** start of Text provided **

On April 25th, my United 1205 flight was on an eastbound heading from Kona to Los Angeles and had reached a cruising altitude of 33,000 feet. An odd-numbered altitude, so by the east-west/odd-even rule of thumb, we were on the right side of the highway. The US Airways flight coming at us was on the wrong side of the highway. Thankfully, my pilot saw the plane in our ‘headlights’ in time and swerved into a dive, but the lack of a disaster doesn’t mean a grave, teachable error did not occur somewhere in the process.
Near misses are terrifyingly common in high traffic areas near airports and major cities. According to an investigation by two Seattle news groups into the ASRS data, “on average more than 150 close calls are happening every day.” Nonetheless, the vast majority of these close calls involve small aircraft at low altitudes, incidents on the ground at airports, or isolated issues involving a single plane. Commercial airplanes, at cruising altitude and far from high traffic areas, rarely come close to each other. The FAA confirmed as much, telling me that my incident of two commercial jets at cruising altitude passing close enough to each other to trigger an RA in the collision avoidance system is “very rare.”
The car equivalent might be the distinction between driving in a parking lot and driving in a highway. Circling a parking lot, drivers often end up in the wrong place and cause a fender bender. Getting onto an off-ramp and heading west on an eastbound lane of a highway is a different story entirely. And one that likely doesn’t end well.
The system that ensures safe air travel, and that led my pilot to dive our plane on April 25th, is called the Traffic Collision Avoidance System (TCAS). Planes send out radio signals that create electronic “bubbles” around themselves. If two bubbles overlap, the system alerts the two pilots. The ‘Traffic Advisory’ (TA) Region gives the pilot information, but doesn’t require any action. If two planes enter each others’ ‘Resolution Advisory’ (RA) Region, the system flashes an alert and instructs each pilot to climb or dive their plane immediately. Following an RA is fundamental to safe air travel. In 2002, over southern Germany, two planes received RAs but one pilot followed the TCAS instruction to dive while the other ignored the TCAS climb order and followed air traffic controllers. Both planes descended, leading to a collision that killed everyone on board both known today as the Überlingen Disaster.
On my April 25th flight, the United pilot followed the RA he received and even had a visual of the oncoming US Airways flight. Considering the size of RA bubbles, we may have been only seconds from a collision.
Air travel is indeed extraordinarily safe. Before the July Asiana crash, the last commercial airline fatality in the United States occurred in 2009 with theColgan Air Flight 3407. Considering the number of air miles traveled in the country every year, plane travel has “nearly zero accidents per million flying miles.” Car crashes, minor and major, occur hundreds of times a day.
Regardless, plane crashes hold a unique place in our fears: the fiery violence, the lack of control — they have a scale and spectacle that makes them loom larger than their actual threat. Similarly, more Americans are killed by vending machines than sharks every year, but more people fear sharks than vending machines. Perhaps most importantly, car crashes occur with a sliding scale: fender bender to freeway pileup. Plane accidents are more binary: either nothing goes wrong or everything goes wrong.
Economists call these the ‘statistical life’ and the ‘actual life.’ Whenever a speed limit is increased, more people are likely to die — to the public, these deaths are ‘statistical lives,’ without names or stories. When comparing car crashes and plane crashes, we’re often considering the nameless numbers of car accidents to the stories and details of a single plane crash.

** end of Text provided **

■ **Your objective**:
Continue the essay above about the near miss on United flight 1205, picking up after its last sentence.

** start of Dataset rows **

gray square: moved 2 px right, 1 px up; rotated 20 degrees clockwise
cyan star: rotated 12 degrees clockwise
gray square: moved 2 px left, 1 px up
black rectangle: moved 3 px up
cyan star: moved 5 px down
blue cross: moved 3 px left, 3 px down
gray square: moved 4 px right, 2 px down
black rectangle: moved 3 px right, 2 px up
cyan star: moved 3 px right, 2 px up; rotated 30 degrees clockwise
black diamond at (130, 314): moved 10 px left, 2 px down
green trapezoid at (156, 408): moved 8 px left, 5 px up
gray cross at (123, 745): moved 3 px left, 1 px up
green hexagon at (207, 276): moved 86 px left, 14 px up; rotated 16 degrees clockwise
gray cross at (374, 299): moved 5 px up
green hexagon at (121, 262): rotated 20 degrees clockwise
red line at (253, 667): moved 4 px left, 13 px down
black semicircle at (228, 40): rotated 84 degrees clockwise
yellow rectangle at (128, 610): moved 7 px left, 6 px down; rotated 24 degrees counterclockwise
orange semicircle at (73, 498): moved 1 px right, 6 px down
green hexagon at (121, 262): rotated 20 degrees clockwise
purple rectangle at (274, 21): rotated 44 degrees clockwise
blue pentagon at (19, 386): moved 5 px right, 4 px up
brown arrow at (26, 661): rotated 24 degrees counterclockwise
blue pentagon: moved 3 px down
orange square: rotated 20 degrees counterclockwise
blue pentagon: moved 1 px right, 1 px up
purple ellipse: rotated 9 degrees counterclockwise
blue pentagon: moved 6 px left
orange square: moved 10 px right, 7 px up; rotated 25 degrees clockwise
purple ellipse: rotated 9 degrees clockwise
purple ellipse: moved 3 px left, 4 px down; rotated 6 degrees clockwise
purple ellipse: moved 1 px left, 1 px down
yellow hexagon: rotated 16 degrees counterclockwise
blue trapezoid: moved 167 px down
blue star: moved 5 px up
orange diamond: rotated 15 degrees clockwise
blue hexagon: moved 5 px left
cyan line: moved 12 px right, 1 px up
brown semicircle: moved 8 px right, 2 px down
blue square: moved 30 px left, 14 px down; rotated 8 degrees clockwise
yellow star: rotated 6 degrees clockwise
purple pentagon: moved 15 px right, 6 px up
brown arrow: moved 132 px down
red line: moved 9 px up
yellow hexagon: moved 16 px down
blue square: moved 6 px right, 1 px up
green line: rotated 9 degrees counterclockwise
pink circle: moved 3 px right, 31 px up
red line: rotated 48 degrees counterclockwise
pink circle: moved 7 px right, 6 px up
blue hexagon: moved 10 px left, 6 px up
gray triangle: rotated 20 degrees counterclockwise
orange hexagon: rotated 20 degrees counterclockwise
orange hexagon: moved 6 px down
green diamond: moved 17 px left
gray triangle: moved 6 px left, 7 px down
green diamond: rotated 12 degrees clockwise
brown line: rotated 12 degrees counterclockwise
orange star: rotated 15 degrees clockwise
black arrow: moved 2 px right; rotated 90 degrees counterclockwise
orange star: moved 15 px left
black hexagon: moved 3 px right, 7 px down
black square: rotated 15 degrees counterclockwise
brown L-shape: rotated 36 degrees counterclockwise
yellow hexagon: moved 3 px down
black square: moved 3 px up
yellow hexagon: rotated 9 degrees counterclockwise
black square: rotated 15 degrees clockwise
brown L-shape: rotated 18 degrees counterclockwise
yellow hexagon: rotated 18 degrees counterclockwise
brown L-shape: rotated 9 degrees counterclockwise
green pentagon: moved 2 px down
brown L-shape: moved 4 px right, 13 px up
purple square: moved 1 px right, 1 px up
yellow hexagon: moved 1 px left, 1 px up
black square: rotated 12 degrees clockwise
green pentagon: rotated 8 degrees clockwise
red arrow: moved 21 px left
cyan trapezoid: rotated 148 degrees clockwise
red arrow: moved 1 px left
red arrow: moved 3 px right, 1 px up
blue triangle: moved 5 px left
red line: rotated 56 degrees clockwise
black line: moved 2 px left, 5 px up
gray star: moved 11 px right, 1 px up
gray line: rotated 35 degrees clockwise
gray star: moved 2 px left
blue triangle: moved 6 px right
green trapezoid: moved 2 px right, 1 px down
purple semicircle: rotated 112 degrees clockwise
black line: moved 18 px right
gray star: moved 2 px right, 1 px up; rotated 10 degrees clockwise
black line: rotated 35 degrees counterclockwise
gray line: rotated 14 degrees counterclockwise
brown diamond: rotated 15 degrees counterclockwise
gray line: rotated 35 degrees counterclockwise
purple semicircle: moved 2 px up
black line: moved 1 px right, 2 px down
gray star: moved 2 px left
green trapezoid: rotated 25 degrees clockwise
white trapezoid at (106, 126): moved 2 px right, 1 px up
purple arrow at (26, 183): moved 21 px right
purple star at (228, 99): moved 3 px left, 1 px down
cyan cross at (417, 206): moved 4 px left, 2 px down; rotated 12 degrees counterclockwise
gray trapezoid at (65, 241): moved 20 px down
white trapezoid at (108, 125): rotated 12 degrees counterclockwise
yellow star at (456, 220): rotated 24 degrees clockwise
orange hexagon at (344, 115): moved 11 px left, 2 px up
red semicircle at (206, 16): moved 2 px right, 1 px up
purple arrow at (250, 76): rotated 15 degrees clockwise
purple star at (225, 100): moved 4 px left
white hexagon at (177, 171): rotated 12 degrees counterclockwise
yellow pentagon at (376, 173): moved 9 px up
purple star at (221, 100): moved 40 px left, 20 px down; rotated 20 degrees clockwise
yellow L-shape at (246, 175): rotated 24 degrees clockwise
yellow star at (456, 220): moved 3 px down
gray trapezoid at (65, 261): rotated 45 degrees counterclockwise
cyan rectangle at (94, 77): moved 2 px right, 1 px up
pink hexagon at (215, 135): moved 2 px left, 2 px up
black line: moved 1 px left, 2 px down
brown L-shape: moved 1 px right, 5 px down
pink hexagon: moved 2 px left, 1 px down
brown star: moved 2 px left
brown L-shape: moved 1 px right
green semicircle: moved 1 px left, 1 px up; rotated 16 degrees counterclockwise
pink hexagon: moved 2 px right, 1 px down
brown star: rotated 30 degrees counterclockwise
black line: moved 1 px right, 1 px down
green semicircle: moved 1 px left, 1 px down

** end of Dataset rows **

■ **Task response**:
As a result, each plane crash seems to lead to new regulation or new training. Safety in air travel, much like security, is reactive to events. The shoebomber means we now have to remove our shoes. A single threat in England means we now have to surrender our liquids. A collision of two planes over Germany means pilots now have to follow TCAS over air traffic control.
Reactive policy is not defensive though; it prepares only for the dangers that have already come to pass. To be more robust, the agencies that manage air travel have to do two things: First, they need to collect more and better data. With the hubris of flying’s relative safety, they see their data as a flat line of perfect safety with only a few blips of outlier catastrophes.
“Currently, the commercial aviation system is the safest transportation system in the world, and the accident rate is the lowest it has ever been. This impressive record is due to many factors, including improvements in aircraft systems (such as those mentioned above), pilot training, professional pilot skills, flightcrew and air traffic procedures, improved safety data collection and analysis, and other efforts by industry and government. However, incident and accident reports suggest that flightcrews sometimes have difficulties using flight path management systems.” — FAA Report, “Operational Use of Flight Path Management Systems” (emphasis added)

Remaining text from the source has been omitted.